Record extracts: Begin

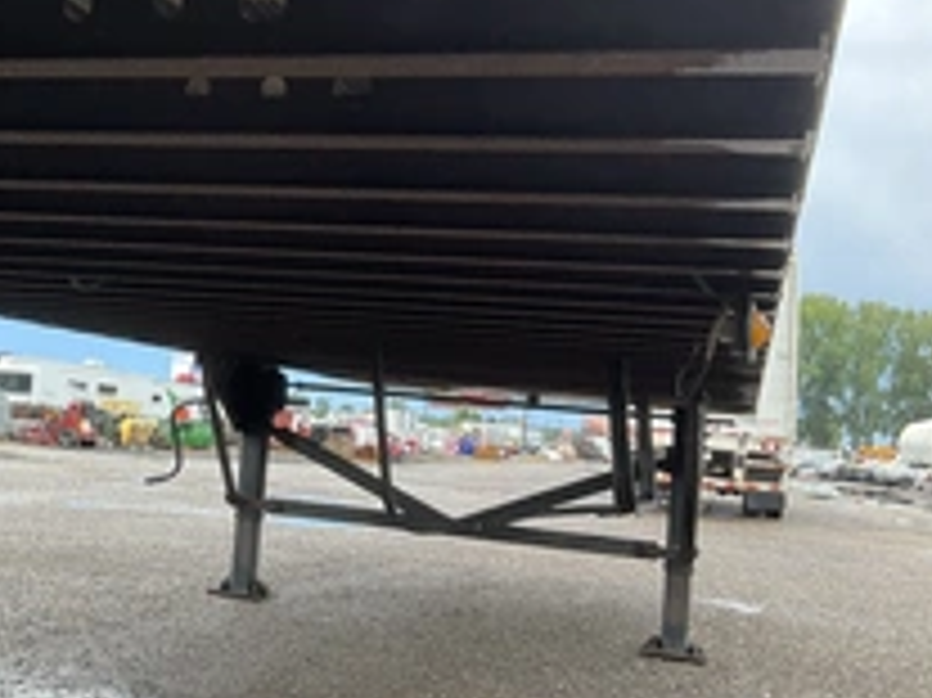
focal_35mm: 56
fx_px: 1507
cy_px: 248
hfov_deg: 33.0
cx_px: 131
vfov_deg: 26.0
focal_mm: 3
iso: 20
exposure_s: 1/141
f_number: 1.8
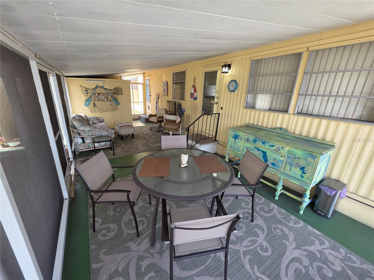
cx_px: 187
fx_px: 140
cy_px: 140
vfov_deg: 89.9
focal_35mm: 13
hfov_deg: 106.2
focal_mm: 2.2
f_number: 1.9
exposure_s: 1/120
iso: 50
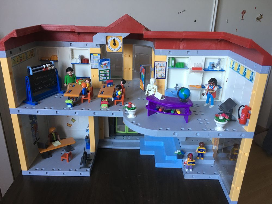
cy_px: 102
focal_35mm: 29
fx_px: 228
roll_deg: -2.1
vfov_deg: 48.2
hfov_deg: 61.7
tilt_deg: -22.0
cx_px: 136
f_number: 2.2
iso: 100
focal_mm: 4.15
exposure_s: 1/33
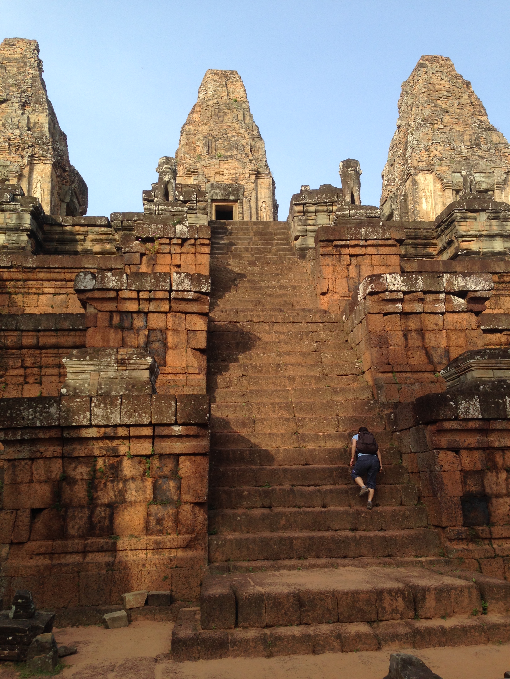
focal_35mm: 33
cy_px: 340
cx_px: 255
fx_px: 648
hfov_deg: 42.9
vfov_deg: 55.4
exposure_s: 1/653
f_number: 2.4
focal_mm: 4.12
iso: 50
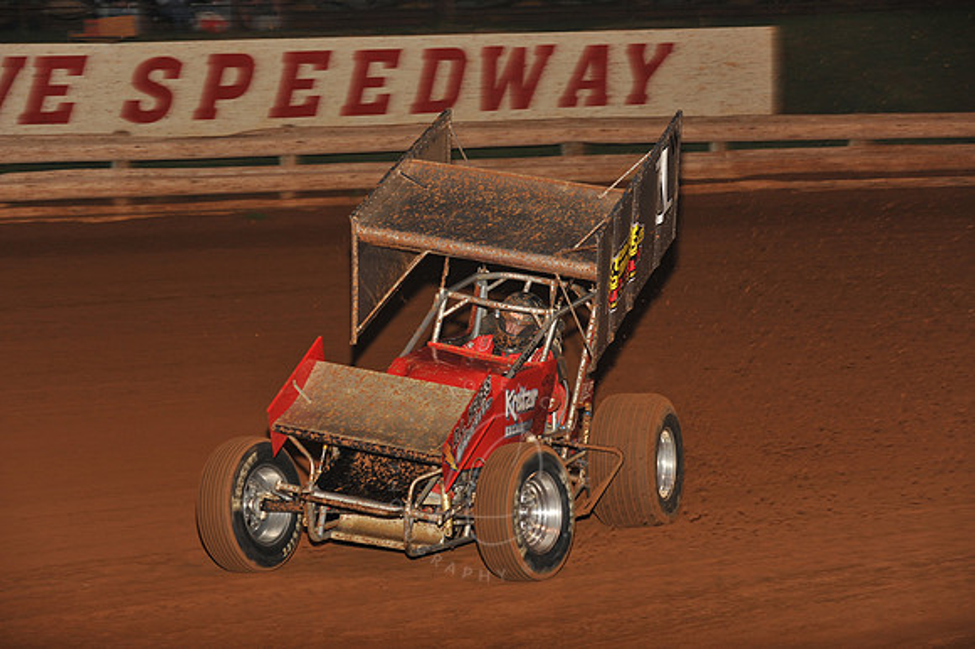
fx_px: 3248
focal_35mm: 120
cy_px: 324
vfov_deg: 11.4
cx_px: 488
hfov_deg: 17.1
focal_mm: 120
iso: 800
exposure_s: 1/320
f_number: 6.3
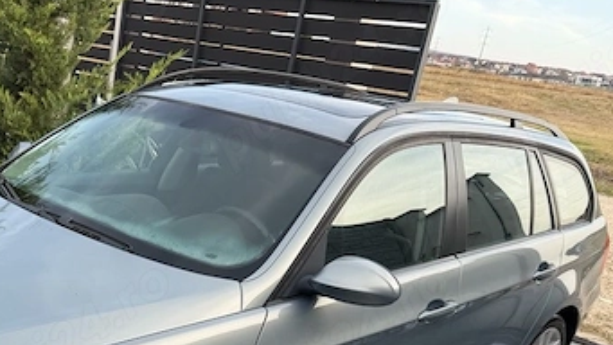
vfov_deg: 24.5
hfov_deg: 42.6
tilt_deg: -23.8
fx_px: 748
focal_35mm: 46
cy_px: 363
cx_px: 124
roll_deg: -6.7
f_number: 1.78
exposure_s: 1/750
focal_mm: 6.76
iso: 80
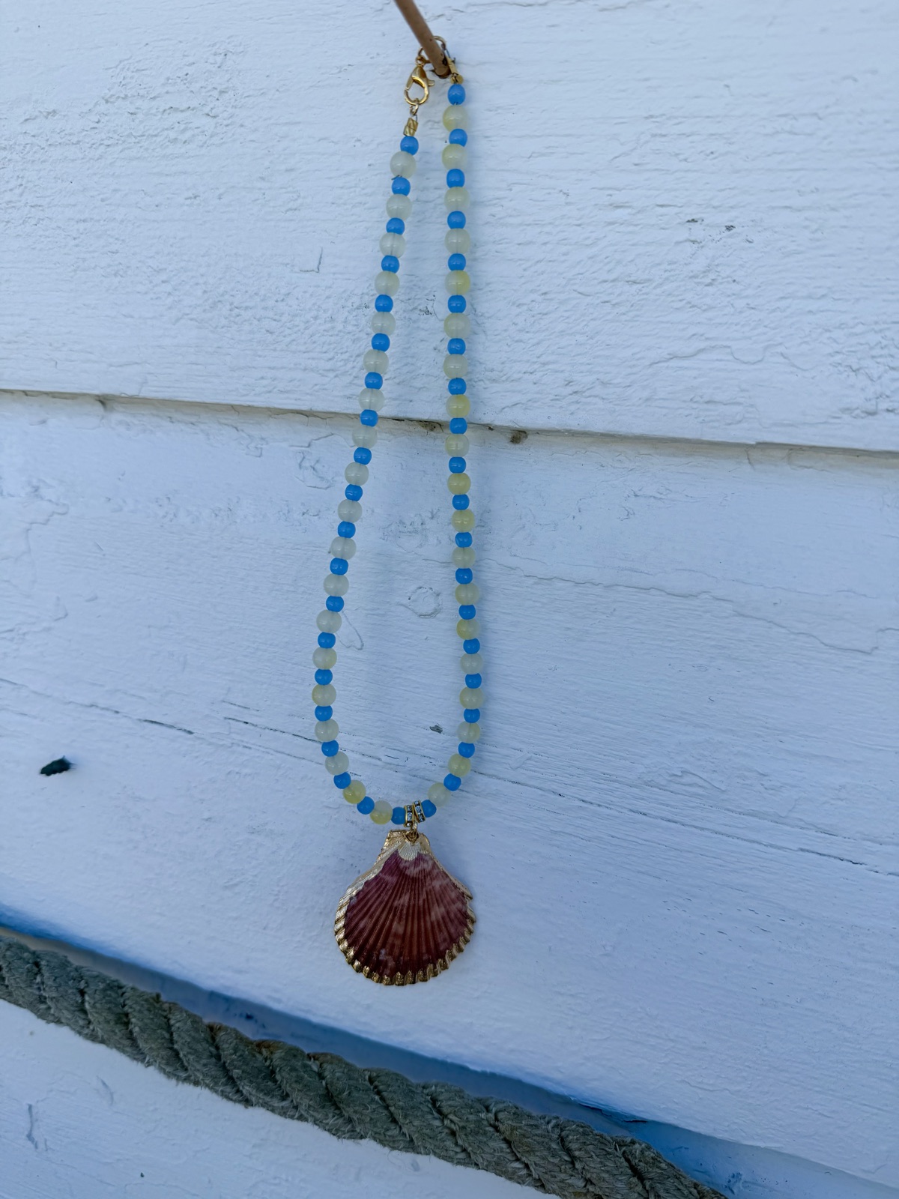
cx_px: 450
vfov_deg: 71.6
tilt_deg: -8.4
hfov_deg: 56.8
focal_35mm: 24
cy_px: 600
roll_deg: -3.0
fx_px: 831
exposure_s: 1/3425
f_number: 1.78
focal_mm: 6.76
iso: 80
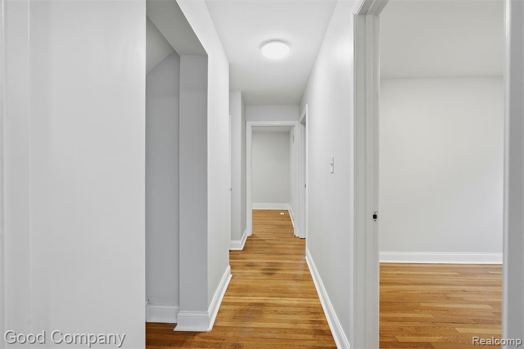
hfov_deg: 96.8
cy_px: 174
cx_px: 262
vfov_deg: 73.7
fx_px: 233
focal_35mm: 16
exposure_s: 1/125
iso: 250
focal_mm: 16
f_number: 8
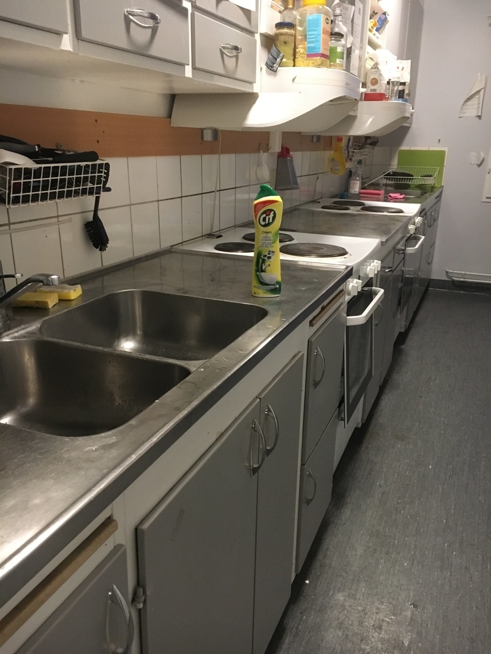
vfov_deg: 61.7
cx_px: 246
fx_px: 548
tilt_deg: -17.6
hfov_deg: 48.2
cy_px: 327
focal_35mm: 29
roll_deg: +0.0
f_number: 2.2
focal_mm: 4.15
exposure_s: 1/17
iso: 200
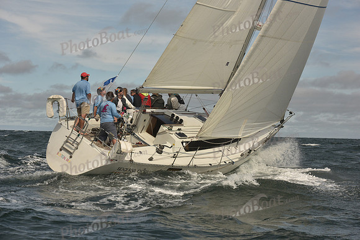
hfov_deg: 28.8
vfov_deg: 19.5
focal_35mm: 70
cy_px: 120
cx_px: 180
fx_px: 700
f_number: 7.1
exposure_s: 1/1000
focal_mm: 70
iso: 320
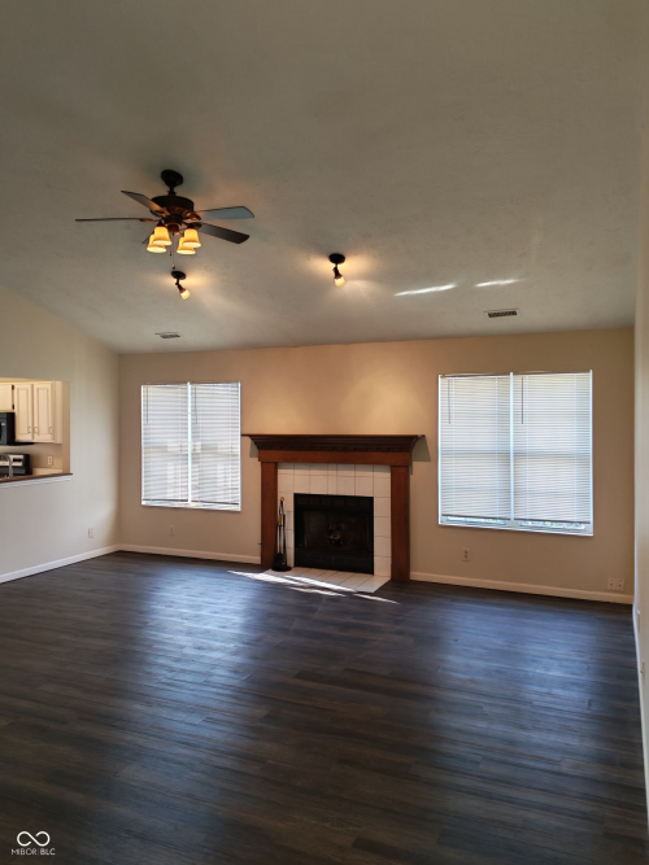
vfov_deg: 65.3
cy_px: 432
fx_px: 675
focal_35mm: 27
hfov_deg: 51.3
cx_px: 324
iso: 250
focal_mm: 6.12
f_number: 1.9
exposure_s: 1/100
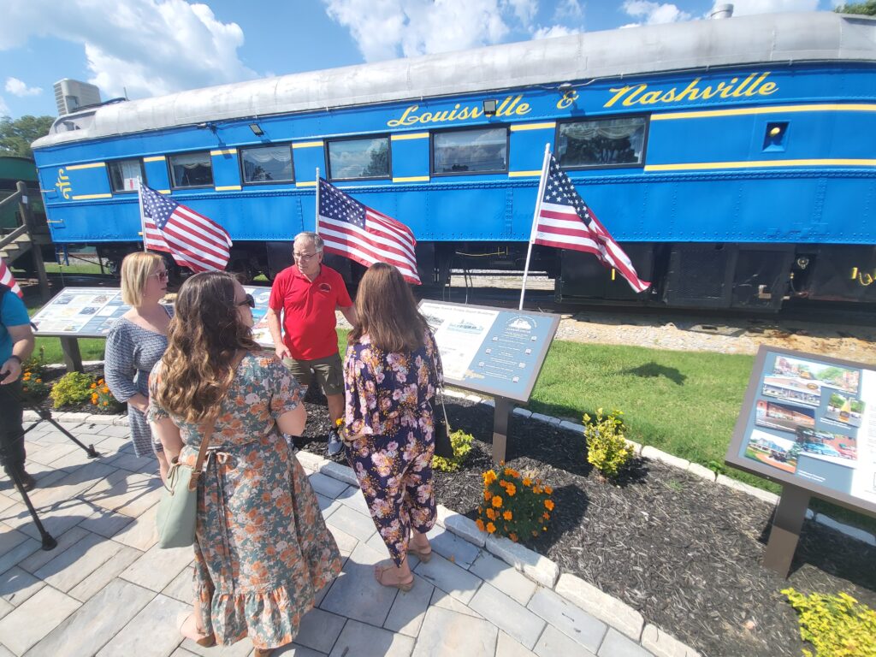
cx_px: 438
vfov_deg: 89.9
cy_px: 328
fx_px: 329
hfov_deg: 106.2
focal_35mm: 13
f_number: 2.2
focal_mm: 1.74
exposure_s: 1/904
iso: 32
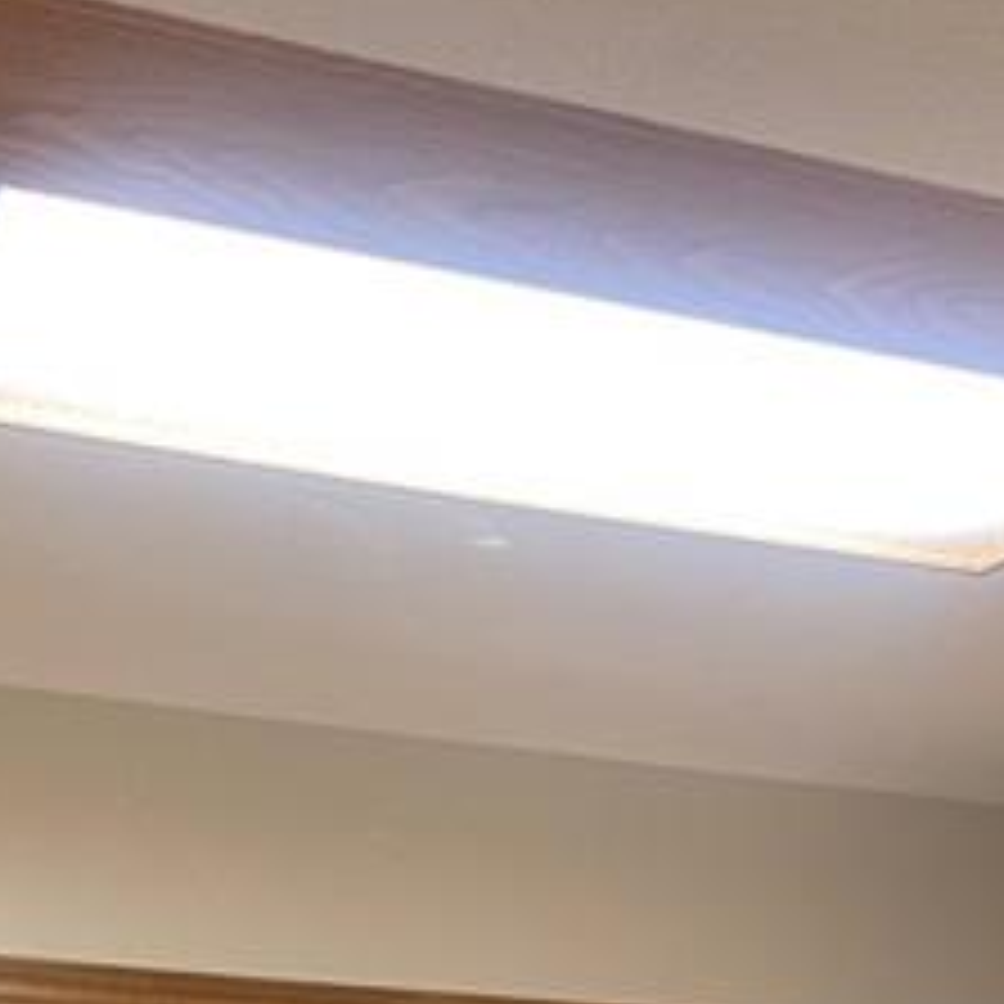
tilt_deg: -3.8
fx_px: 2592
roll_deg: -0.6
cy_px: 1553
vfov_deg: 19.0
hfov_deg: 21.5
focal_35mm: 79
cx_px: 117
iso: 125
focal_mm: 4.25
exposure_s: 1/60
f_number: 1.8
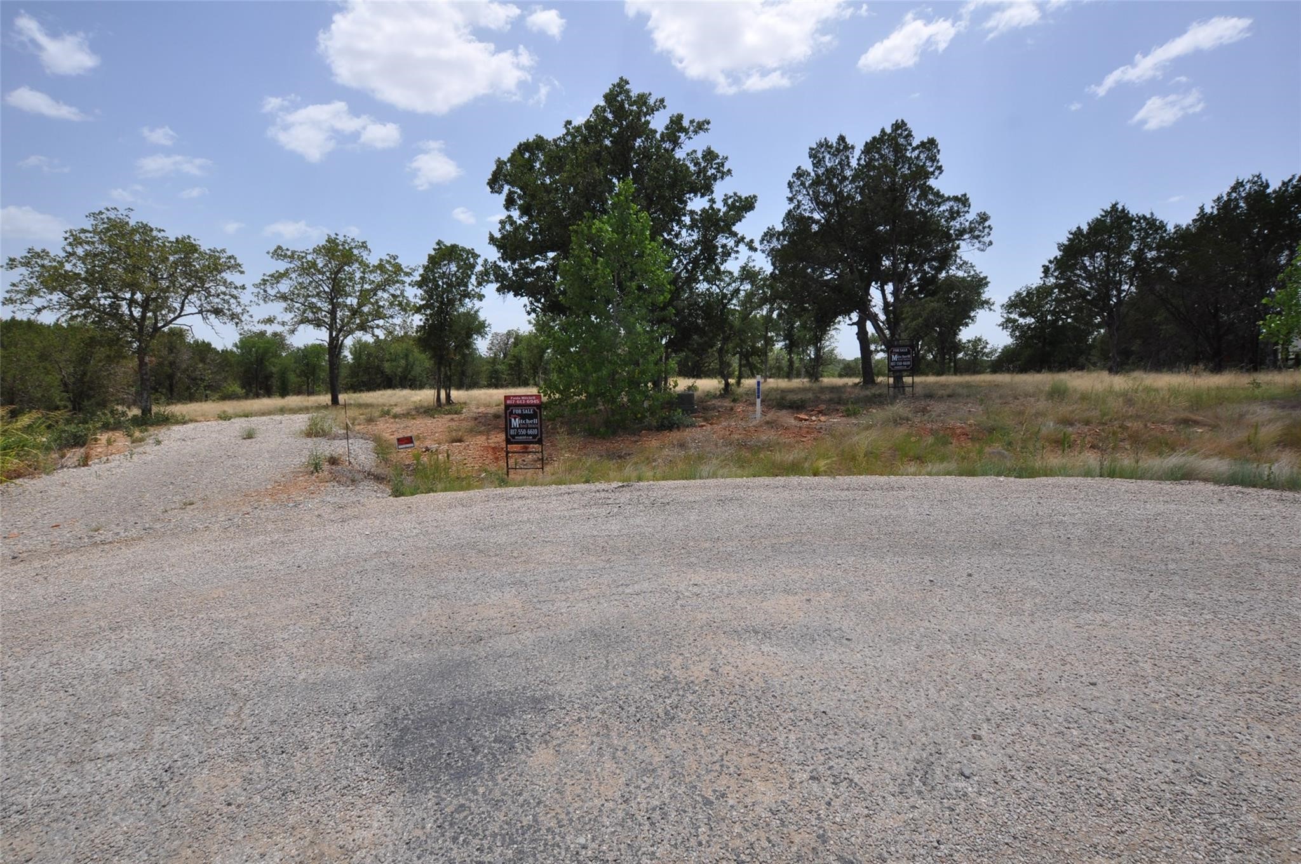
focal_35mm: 15
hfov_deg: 100.5
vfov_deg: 77.2
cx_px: 650
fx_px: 541
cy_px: 432
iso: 200
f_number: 10
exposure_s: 1/400
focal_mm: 10
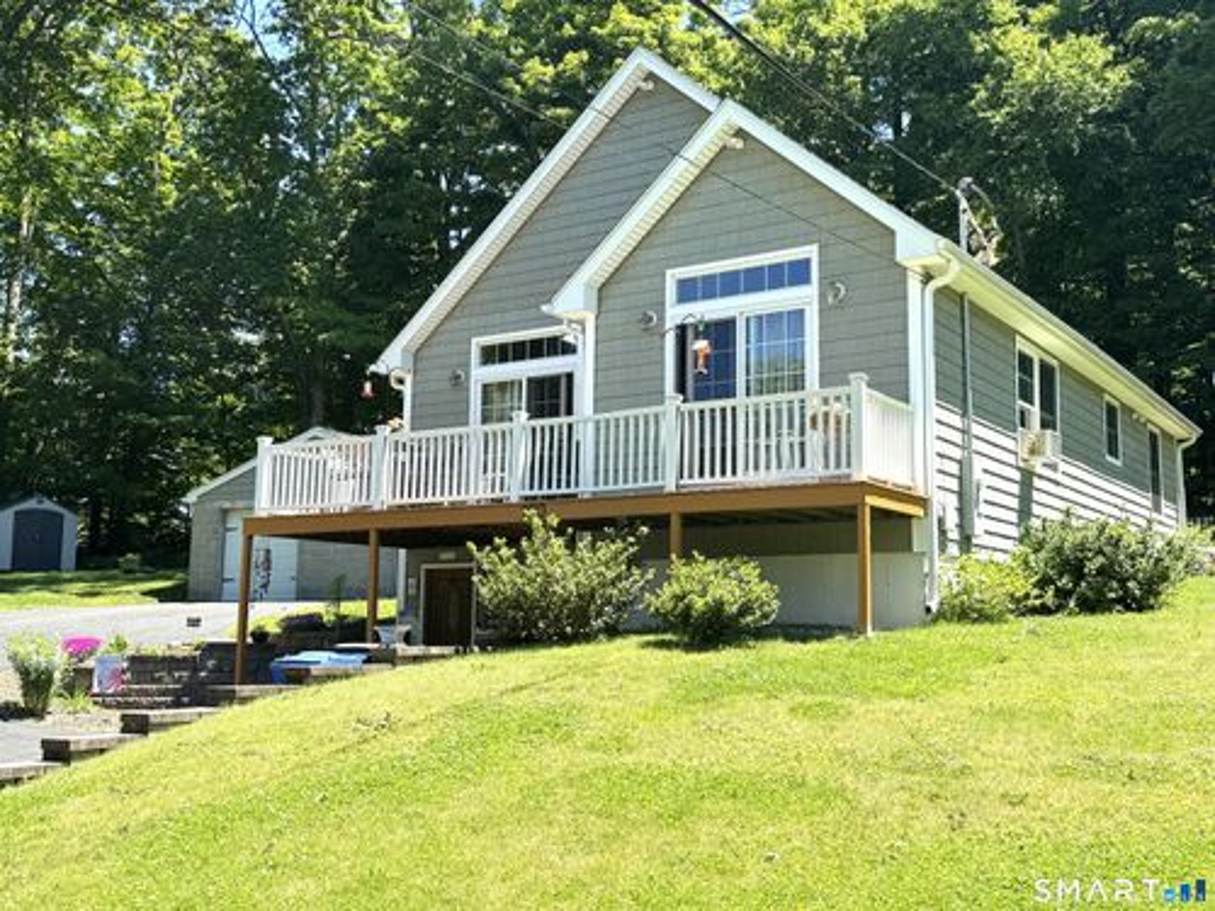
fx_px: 1334
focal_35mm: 38
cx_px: 608
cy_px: 456
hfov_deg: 49.0
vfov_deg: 37.7
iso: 80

Record extracts: End

*Task to carry out*:
Output each line above exactly. Skip the images.

*Response area*:
focal_35mm: 56
fx_px: 1507
cy_px: 248
hfov_deg: 33.0
cx_px: 131
vfov_deg: 26.0
focal_mm: 3
iso: 20
exposure_s: 1/141
f_number: 1.8
cx_px: 187
fx_px: 140
cy_px: 140
vfov_deg: 89.9
focal_35mm: 13
hfov_deg: 106.2
focal_mm: 2.2
f_number: 1.9
exposure_s: 1/120
iso: 50
cy_px: 102
focal_35mm: 29
fx_px: 228
roll_deg: -2.1
vfov_deg: 48.2
hfov_deg: 61.7
tilt_deg: -22.0
cx_px: 136
f_number: 2.2
iso: 100
focal_mm: 4.15
exposure_s: 1/33
focal_35mm: 33
cy_px: 340
cx_px: 255
fx_px: 648
hfov_deg: 42.9
vfov_deg: 55.4
exposure_s: 1/653
f_number: 2.4
focal_mm: 4.12
iso: 50
fx_px: 3248
focal_35mm: 120
cy_px: 324
vfov_deg: 11.4
cx_px: 488
hfov_deg: 17.1
focal_mm: 120
iso: 800
exposure_s: 1/320
f_number: 6.3
vfov_deg: 24.5
hfov_deg: 42.6
tilt_deg: -23.8
fx_px: 748
focal_35mm: 46
cy_px: 363
cx_px: 124
roll_deg: -6.7
f_number: 1.78
exposure_s: 1/750
focal_mm: 6.76
iso: 80
cx_px: 450
vfov_deg: 71.6
tilt_deg: -8.4
hfov_deg: 56.8
focal_35mm: 24
cy_px: 600
roll_deg: -3.0
fx_px: 831
exposure_s: 1/3425
f_number: 1.78
focal_mm: 6.76
iso: 80
hfov_deg: 96.8
cy_px: 174
cx_px: 262
vfov_deg: 73.7
fx_px: 233
focal_35mm: 16
exposure_s: 1/125
iso: 250
focal_mm: 16
f_number: 8
vfov_deg: 61.7
cx_px: 246
fx_px: 548
tilt_deg: -17.6
hfov_deg: 48.2
cy_px: 327
focal_35mm: 29
roll_deg: +0.0
f_number: 2.2
focal_mm: 4.15
exposure_s: 1/17
iso: 200
hfov_deg: 28.8
vfov_deg: 19.5
focal_35mm: 70
cy_px: 120
cx_px: 180
fx_px: 700
f_number: 7.1
exposure_s: 1/1000
focal_mm: 70
iso: 320
vfov_deg: 65.3
cy_px: 432
fx_px: 675
focal_35mm: 27
hfov_deg: 51.3
cx_px: 324
iso: 250
focal_mm: 6.12
f_number: 1.9
exposure_s: 1/100
cx_px: 438
vfov_deg: 89.9
cy_px: 328
fx_px: 329
hfov_deg: 106.2
focal_35mm: 13
f_number: 2.2
focal_mm: 1.74
exposure_s: 1/904
iso: 32
tilt_deg: -3.8
fx_px: 2592
roll_deg: -0.6
cy_px: 1553
vfov_deg: 19.0
hfov_deg: 21.5
focal_35mm: 79
cx_px: 117
iso: 125
focal_mm: 4.25
exposure_s: 1/60
f_number: 1.8
focal_35mm: 15
hfov_deg: 100.5
vfov_deg: 77.2
cx_px: 650
fx_px: 541
cy_px: 432
iso: 200
f_number: 10
exposure_s: 1/400
focal_mm: 10
fx_px: 1334
focal_35mm: 38
cx_px: 608
cy_px: 456
hfov_deg: 49.0
vfov_deg: 37.7
iso: 80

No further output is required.